§ Records to use:

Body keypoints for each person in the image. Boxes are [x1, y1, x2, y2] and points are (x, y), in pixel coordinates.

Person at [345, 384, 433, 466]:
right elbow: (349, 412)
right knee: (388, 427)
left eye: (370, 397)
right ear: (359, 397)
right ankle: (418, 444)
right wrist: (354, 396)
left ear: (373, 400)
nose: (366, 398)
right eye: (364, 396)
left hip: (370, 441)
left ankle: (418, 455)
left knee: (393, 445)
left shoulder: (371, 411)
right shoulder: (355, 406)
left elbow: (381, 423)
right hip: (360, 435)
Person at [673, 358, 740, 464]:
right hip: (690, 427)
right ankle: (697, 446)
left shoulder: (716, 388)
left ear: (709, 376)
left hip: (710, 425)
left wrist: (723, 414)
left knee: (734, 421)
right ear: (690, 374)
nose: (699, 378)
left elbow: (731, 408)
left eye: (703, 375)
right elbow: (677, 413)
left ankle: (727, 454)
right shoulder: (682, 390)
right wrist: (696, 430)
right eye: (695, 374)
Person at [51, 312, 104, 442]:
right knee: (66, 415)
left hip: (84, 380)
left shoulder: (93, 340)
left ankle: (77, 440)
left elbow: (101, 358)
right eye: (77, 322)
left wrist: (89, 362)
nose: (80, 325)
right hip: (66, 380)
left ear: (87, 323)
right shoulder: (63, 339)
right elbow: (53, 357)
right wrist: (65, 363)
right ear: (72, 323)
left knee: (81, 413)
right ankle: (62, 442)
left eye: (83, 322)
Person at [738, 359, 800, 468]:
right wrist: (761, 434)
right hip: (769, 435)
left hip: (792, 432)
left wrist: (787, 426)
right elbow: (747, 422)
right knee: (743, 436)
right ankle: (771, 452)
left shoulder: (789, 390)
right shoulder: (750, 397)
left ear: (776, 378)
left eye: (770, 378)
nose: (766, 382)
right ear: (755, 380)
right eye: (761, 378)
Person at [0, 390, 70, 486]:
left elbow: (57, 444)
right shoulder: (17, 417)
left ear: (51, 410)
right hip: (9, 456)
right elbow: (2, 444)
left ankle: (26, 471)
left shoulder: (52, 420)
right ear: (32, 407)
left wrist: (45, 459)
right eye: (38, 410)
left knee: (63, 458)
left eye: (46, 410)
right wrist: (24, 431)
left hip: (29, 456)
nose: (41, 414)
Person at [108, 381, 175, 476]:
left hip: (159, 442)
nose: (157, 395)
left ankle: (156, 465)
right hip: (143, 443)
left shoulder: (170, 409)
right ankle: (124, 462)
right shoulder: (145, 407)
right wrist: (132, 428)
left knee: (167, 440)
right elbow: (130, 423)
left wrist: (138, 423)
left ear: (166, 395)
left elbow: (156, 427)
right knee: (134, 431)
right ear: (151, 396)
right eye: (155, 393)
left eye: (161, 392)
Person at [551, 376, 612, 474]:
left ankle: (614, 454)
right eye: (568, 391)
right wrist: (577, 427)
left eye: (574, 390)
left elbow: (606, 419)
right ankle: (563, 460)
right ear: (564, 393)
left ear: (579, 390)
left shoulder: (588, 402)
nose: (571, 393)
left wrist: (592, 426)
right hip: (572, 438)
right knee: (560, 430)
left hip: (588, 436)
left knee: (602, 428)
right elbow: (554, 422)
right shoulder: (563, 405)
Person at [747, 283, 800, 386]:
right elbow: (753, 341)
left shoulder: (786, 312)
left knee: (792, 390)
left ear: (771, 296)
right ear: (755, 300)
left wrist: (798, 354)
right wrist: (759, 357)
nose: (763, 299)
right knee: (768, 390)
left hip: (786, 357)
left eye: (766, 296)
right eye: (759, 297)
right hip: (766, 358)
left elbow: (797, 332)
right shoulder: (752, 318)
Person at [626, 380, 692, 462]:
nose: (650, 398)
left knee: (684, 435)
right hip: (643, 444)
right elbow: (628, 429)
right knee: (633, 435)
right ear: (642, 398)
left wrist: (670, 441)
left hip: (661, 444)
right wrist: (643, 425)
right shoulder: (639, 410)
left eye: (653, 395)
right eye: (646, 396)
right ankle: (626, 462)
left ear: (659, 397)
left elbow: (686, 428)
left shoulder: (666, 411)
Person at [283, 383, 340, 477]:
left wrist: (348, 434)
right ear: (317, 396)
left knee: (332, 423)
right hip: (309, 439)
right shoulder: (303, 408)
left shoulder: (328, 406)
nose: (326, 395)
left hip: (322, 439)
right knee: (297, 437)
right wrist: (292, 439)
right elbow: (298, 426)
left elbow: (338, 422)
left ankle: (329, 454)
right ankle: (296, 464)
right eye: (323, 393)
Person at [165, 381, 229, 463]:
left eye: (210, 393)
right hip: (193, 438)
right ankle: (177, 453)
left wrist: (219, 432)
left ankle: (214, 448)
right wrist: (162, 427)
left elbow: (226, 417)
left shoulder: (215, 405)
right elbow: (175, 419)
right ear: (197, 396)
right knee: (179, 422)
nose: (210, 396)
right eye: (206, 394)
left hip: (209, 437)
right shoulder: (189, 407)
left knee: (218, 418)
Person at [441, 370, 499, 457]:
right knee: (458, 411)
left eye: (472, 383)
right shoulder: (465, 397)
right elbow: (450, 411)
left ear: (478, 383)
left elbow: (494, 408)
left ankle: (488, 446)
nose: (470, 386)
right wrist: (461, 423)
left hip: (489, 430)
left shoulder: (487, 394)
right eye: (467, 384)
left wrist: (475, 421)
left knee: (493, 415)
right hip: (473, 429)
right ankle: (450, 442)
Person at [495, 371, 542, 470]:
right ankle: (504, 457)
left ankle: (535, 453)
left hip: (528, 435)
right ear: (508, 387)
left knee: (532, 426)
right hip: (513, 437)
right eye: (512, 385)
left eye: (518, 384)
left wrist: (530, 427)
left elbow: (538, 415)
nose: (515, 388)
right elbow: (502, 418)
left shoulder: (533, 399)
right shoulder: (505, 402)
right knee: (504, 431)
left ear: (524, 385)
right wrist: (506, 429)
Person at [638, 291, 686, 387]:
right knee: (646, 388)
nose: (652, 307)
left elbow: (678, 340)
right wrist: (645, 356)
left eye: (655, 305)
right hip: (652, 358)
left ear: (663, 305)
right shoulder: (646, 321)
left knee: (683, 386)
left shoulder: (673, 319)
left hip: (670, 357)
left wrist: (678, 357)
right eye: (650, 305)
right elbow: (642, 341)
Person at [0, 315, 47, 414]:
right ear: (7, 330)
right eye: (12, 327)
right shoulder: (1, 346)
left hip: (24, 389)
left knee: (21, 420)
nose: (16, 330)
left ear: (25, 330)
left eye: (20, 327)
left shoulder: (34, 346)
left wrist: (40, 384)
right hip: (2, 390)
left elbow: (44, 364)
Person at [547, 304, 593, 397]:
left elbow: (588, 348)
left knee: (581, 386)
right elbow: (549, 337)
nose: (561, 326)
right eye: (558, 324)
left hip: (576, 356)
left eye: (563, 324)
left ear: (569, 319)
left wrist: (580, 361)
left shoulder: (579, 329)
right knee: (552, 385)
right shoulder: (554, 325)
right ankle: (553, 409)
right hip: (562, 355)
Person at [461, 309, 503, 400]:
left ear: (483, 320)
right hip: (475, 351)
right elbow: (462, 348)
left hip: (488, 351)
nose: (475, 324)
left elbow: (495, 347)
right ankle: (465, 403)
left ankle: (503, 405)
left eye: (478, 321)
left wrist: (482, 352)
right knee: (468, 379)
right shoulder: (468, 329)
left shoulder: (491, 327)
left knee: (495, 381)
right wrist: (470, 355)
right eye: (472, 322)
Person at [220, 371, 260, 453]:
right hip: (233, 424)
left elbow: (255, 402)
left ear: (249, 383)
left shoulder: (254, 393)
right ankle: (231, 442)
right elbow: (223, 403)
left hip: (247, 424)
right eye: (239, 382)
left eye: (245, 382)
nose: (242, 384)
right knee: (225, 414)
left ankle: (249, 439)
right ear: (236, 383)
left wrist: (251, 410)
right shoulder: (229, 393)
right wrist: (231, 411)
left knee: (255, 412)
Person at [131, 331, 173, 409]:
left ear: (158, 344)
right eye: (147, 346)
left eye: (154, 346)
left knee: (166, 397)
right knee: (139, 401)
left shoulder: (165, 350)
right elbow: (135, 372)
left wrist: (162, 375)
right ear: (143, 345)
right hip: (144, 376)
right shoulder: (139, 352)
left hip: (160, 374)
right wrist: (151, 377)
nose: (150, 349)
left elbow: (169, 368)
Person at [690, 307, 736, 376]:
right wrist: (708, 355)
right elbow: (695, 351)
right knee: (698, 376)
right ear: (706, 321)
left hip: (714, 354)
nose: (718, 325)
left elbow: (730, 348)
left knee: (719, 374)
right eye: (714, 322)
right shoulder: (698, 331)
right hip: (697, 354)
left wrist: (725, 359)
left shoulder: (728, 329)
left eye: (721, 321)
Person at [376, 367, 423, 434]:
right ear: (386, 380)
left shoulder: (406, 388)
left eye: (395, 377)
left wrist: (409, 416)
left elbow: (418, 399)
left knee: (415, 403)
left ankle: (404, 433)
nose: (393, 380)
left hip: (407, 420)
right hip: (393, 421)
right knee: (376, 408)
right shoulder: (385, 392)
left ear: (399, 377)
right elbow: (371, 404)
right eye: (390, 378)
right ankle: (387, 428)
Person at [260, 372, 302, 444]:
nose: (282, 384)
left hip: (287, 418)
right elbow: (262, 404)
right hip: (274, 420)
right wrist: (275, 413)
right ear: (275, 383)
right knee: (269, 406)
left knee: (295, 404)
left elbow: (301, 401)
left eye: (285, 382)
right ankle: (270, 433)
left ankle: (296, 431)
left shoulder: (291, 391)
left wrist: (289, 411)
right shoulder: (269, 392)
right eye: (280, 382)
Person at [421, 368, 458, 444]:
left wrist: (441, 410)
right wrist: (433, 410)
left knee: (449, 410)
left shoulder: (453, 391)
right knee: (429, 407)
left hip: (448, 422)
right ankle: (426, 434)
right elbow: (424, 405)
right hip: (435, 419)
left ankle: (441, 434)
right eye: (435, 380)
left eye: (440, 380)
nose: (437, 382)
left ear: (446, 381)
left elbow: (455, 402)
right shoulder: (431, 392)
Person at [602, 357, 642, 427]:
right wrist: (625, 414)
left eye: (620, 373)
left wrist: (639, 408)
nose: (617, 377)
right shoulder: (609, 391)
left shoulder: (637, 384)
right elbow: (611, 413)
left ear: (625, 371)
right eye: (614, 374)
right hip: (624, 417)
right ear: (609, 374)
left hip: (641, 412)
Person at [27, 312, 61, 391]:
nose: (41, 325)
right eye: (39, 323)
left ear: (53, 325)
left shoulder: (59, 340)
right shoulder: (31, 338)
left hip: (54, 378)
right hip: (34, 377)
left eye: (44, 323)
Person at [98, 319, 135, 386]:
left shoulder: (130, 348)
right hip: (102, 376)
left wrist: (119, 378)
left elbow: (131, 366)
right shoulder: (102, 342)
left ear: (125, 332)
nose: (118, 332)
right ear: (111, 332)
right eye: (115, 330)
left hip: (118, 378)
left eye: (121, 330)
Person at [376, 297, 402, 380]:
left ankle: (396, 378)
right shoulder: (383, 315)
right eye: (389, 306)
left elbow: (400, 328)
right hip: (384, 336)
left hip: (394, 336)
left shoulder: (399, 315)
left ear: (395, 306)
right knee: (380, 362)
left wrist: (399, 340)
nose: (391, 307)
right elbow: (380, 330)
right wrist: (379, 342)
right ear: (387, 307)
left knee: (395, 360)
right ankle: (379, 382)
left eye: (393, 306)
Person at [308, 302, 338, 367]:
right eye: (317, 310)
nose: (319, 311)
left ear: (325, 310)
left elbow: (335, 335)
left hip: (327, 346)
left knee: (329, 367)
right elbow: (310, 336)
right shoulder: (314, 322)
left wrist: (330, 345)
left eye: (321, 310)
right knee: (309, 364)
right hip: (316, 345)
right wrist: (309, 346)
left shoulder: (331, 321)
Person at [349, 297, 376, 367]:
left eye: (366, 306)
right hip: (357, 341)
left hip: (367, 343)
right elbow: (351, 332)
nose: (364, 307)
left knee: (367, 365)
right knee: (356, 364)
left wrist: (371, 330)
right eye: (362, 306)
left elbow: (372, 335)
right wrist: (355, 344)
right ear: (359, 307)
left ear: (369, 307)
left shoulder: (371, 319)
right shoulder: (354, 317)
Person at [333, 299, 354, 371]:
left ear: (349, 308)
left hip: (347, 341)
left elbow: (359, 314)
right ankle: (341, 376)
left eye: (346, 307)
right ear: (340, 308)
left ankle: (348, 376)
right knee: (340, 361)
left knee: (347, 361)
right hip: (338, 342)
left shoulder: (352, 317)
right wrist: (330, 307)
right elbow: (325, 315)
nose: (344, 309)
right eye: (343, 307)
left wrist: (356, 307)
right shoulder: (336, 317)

§ Task requirements: For the material above, reproduce exactly the lines from the line with "left eye: (440, 380)" to the line with "left hip: (118, 378)", inclusive, and exclude all others.

§ Task response:
left eye: (440, 380)
nose: (437, 382)
left ear: (446, 381)
left elbow: (455, 402)
right shoulder: (431, 392)
Person at [602, 357, 642, 427]:
right wrist: (625, 414)
left eye: (620, 373)
left wrist: (639, 408)
nose: (617, 377)
right shoulder: (609, 391)
left shoulder: (637, 384)
right elbow: (611, 413)
left ear: (625, 371)
right eye: (614, 374)
right hip: (624, 417)
right ear: (609, 374)
left hip: (641, 412)
Person at [27, 312, 61, 391]:
nose: (41, 325)
right eye: (39, 323)
left ear: (53, 325)
left shoulder: (59, 340)
right shoulder: (31, 338)
left hip: (54, 378)
right hip: (34, 377)
left eye: (44, 323)
Person at [98, 319, 135, 386]:
left shoulder: (130, 348)
right hip: (102, 376)
left wrist: (119, 378)
left elbow: (131, 366)
right shoulder: (102, 342)
left ear: (125, 332)
nose: (118, 332)
right ear: (111, 332)
right eye: (115, 330)
left hip: (118, 378)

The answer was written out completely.